[Dataset excerpts]
>> Start

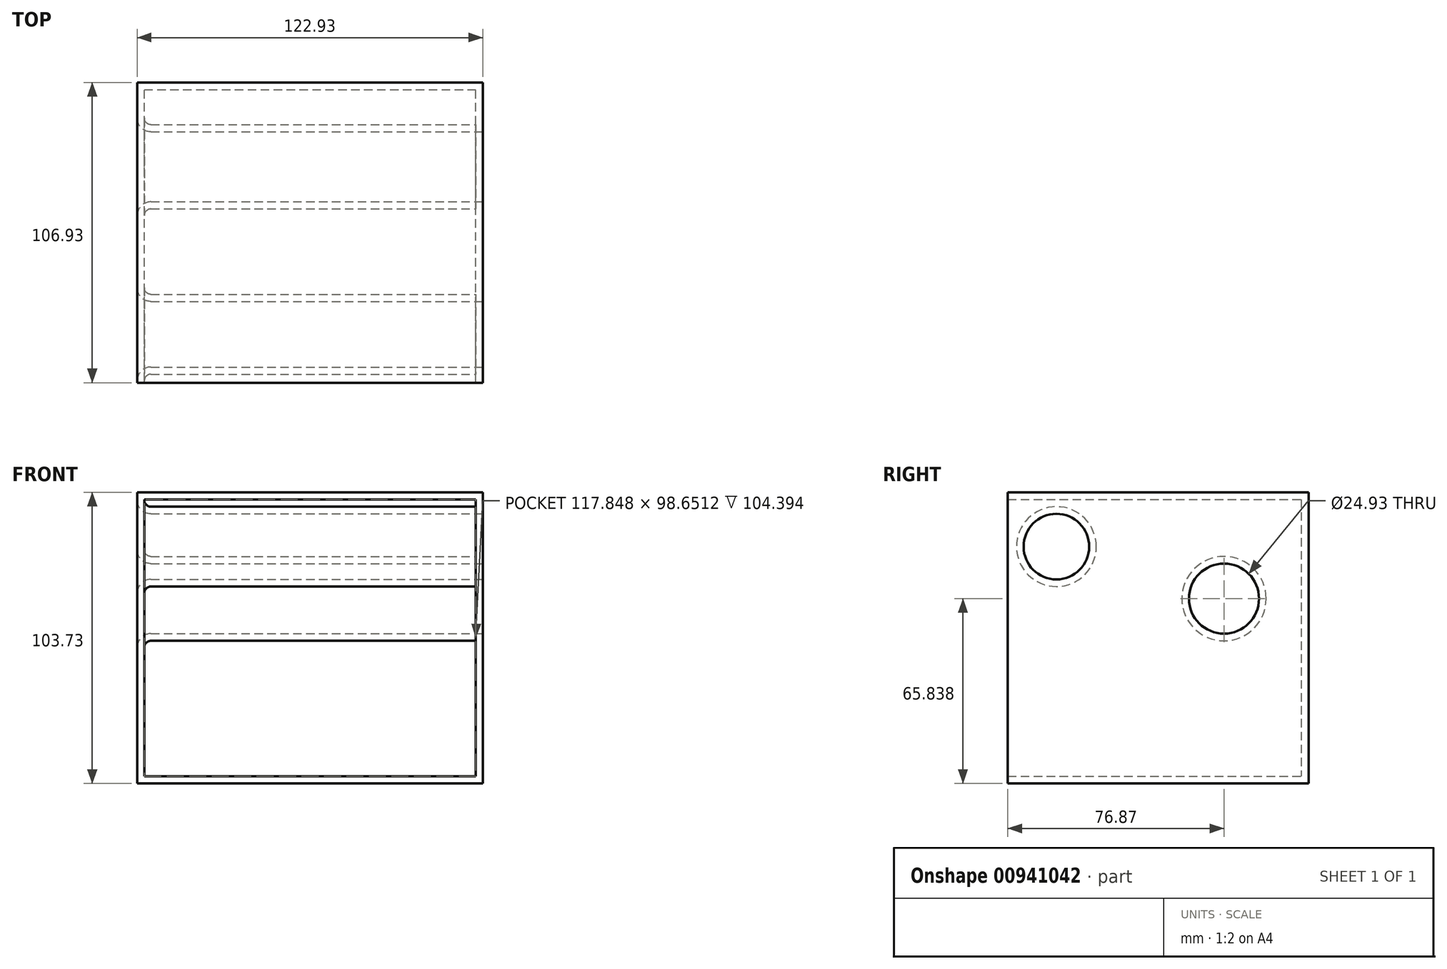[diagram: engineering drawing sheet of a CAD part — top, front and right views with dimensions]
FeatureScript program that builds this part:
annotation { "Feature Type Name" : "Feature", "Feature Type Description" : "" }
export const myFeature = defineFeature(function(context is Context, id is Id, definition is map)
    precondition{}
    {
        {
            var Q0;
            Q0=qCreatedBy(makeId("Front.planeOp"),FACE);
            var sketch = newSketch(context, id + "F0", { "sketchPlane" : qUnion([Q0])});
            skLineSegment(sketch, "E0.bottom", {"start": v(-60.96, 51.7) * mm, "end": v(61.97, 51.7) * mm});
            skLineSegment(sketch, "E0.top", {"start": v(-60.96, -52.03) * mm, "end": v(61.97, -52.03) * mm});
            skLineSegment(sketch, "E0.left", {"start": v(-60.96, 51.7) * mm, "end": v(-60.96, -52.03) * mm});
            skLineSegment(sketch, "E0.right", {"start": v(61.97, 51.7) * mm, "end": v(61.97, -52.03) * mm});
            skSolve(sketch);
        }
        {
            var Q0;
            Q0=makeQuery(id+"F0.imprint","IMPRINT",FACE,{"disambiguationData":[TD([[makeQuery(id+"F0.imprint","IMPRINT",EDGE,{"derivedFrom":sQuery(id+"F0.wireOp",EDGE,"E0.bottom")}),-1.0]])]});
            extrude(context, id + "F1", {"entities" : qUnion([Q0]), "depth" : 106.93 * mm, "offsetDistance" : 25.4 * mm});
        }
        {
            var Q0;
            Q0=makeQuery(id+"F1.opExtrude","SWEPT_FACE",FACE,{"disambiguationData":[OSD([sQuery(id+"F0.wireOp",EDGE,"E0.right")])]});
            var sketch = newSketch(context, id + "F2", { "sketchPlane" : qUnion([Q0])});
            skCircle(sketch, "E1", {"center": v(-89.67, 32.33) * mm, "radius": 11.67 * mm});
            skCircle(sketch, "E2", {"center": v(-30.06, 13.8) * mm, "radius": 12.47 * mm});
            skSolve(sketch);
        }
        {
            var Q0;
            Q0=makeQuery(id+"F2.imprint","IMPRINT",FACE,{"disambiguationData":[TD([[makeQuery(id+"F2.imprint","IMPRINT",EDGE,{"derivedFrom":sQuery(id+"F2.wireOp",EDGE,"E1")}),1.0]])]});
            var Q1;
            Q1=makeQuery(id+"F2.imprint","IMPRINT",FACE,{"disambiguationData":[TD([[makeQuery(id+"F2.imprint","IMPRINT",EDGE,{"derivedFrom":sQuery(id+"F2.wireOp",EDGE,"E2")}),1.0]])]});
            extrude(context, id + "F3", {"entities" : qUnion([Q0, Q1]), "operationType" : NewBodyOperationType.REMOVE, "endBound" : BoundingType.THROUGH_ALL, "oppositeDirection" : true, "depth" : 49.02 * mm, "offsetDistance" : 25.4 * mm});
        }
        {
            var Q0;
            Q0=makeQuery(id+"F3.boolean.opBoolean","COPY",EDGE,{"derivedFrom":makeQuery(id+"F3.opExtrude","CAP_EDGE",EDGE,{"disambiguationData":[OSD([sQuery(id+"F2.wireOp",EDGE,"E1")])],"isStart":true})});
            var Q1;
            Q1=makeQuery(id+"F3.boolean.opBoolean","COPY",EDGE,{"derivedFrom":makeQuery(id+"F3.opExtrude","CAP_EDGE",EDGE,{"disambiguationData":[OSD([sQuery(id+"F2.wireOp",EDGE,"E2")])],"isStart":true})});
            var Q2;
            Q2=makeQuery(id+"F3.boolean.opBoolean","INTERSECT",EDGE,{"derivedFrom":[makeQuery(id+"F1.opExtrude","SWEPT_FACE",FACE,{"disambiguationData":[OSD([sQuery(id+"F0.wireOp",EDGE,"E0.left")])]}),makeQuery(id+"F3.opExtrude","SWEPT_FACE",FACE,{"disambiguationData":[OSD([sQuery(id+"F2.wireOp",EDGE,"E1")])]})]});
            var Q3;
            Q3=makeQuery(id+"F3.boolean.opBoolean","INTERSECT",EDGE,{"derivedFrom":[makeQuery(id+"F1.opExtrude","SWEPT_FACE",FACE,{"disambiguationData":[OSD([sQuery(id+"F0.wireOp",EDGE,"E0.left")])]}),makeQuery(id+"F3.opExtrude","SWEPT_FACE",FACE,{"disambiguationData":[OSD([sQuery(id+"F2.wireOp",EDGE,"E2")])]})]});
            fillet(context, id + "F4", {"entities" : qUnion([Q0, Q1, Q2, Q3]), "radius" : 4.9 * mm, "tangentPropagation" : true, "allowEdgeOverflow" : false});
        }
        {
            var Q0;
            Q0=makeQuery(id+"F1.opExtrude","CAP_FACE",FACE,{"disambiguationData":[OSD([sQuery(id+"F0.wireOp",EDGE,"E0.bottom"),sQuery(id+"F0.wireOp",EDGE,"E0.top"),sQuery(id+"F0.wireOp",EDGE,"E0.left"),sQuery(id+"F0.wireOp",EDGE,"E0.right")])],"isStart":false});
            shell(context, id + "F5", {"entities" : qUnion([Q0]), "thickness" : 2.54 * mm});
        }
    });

>> End

Problem requirements: List every line of the listing above that contains the string "radius".

Solution to the problem:
            skCircle(sketch, "E1", {"center": v(-89.67, 32.33) * mm, "radius": 11.67 * mm});
            skCircle(sketch, "E2", {"center": v(-30.06, 13.8) * mm, "radius": 12.47 * mm});
            fillet(context, id + "F4", {"entities" : qUnion([Q0, Q1, Q2, Q3]), "radius" : 4.9 * mm, "tangentPropagation" : true, "allowEdgeOverflow" : false});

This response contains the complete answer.